こくほ随想

超高齢社会への趨勢は変わらず

1月末、新しい人口推計が発表された。2010年の国勢調査を踏まえて一定の仮定を置き、50年後の2060年までの将来人口推計を行ったものである。


わが国では、移民による人口移動はごく小さいので、出生と死亡の2つの要素が人口変動の決定的要因になる。そのそれぞれについて、「高位」「中位」「低位」の3つの仮定を置いて推計が行われているが、一般的には中位推計により将来人口が語られている。

前回推計以後の実績では、合計特殊出生率は中位推計を上回る実績がみられた。一方、死亡率が中位推計を超えて低下したため、寿命は中位推計を若干上回って伸びた。この実績を踏まえて、新推計では合計特殊出生率および寿命ともに、前回推計よりも高く設定している。

合計特殊出生率の推計は、「婚姻モデル」に基づく。結婚した夫婦から子どもが生まれることを前提に置くもので、国際的にはわが国独自のモデルだと言われている。

保存データ項目:
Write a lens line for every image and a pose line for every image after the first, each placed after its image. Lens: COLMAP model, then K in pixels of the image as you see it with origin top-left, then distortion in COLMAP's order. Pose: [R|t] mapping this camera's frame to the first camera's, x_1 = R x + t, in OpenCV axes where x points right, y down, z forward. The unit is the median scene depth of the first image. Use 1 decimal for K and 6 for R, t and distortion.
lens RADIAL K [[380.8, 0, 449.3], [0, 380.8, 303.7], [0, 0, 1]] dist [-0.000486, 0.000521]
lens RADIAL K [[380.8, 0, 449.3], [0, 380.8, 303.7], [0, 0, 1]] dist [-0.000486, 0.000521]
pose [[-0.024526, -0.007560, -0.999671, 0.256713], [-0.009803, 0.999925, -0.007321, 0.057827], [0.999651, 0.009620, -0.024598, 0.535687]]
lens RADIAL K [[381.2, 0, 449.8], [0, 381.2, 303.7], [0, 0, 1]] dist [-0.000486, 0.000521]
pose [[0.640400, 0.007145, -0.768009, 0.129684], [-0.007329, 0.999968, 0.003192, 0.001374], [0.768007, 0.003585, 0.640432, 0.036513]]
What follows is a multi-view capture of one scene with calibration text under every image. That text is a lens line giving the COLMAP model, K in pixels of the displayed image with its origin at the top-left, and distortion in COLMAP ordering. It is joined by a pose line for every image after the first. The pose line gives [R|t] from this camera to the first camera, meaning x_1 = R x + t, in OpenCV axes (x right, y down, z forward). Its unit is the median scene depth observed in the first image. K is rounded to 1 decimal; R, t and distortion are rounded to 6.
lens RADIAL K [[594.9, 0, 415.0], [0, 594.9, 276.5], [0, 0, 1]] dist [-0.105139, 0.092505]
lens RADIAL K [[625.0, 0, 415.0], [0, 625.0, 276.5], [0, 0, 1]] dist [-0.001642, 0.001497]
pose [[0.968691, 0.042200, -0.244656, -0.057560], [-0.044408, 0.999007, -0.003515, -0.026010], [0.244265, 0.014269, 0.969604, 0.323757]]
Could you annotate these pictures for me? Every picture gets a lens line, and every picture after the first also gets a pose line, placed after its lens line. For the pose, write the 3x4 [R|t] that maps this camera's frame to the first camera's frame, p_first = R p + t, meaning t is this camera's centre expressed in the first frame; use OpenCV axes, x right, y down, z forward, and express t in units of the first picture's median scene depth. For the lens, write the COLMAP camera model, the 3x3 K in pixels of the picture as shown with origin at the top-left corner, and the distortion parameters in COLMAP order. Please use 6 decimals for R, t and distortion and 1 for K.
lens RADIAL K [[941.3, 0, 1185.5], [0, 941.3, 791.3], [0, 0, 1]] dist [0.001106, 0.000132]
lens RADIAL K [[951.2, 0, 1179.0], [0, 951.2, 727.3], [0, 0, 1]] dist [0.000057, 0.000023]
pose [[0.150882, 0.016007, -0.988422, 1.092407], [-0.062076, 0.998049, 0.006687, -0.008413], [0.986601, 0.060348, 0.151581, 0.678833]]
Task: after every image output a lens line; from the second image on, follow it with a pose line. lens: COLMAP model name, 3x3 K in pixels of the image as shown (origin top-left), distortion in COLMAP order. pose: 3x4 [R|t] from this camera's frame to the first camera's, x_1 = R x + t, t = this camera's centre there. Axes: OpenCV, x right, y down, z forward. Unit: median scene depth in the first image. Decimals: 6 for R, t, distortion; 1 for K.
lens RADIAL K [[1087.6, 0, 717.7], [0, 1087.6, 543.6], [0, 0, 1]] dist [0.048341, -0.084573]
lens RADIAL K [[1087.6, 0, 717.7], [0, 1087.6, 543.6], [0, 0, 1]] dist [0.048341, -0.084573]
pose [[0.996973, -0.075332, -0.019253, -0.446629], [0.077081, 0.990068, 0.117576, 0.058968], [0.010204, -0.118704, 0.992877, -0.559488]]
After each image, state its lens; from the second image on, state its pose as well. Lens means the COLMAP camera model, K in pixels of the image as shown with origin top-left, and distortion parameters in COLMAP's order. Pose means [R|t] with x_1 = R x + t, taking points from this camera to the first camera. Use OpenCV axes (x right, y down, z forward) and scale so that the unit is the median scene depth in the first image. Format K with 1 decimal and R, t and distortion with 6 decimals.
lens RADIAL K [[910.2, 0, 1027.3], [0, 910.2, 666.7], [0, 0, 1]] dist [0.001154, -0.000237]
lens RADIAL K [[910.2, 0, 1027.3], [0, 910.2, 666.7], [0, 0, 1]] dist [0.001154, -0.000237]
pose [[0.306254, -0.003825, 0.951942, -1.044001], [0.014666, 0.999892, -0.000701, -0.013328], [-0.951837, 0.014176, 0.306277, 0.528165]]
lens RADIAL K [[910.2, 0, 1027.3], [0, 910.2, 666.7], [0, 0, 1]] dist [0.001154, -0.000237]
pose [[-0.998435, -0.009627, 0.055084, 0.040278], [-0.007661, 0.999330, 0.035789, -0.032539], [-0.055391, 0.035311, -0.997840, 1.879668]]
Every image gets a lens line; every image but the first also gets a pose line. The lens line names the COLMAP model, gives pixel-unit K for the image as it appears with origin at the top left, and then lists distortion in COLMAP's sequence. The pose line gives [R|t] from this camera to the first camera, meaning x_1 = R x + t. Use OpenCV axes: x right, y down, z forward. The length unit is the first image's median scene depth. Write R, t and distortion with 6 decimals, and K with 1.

実行する課題:
将来人口推計を扱った読解文を、最後の文のあとから書き継いでください。

結果:
わが国の婚外子(非嫡出児)の割合は、上昇傾向にあるとはいえ2.1%(2010年)で、欧米諸国に比べ極めて低い。それに対して、最も高いスウェーデンは54.7%(2008年)、低いイタリアでも17.7%(2007年)だから、欧米諸国では婚姻モデルは成り立たない。

婚姻モデルでは、生涯未婚率が出生率の決定的な要因になる。その上で、初婚年齢、夫婦完結出生児数(結婚した夫婦から生まれる子ども数)、離死別再婚効果係数(離死別、再婚により変化する子ども数)が影響する。前回推計以降、初婚年齢の上昇傾向は変わらないが、他の3つの要因には改善する傾向がみられる。そのため、合計特殊出生率については、旧推計の1.26から新推計では1.35に回復するという仮定が置かれた。

しかしそれでも、将来推計人口の基調は前回推計とほとんど変わらない。総人口は2048年(前回は2046年)に1億人を割り、2060年には8,674万人へと減少し、現在の3分の2になる。

推計の最終年次の高齢化率も、前回の40.5%が今回は39.9%に改善するにとどまる。合計特殊出生率の上昇による若返り効果の一部が、寿命の伸長により打ち消されている。今後、生活習慣病対策や介護予防対策等の政策効果が発揮されれば、新推計を超えて寿命が伸びる可能性がある。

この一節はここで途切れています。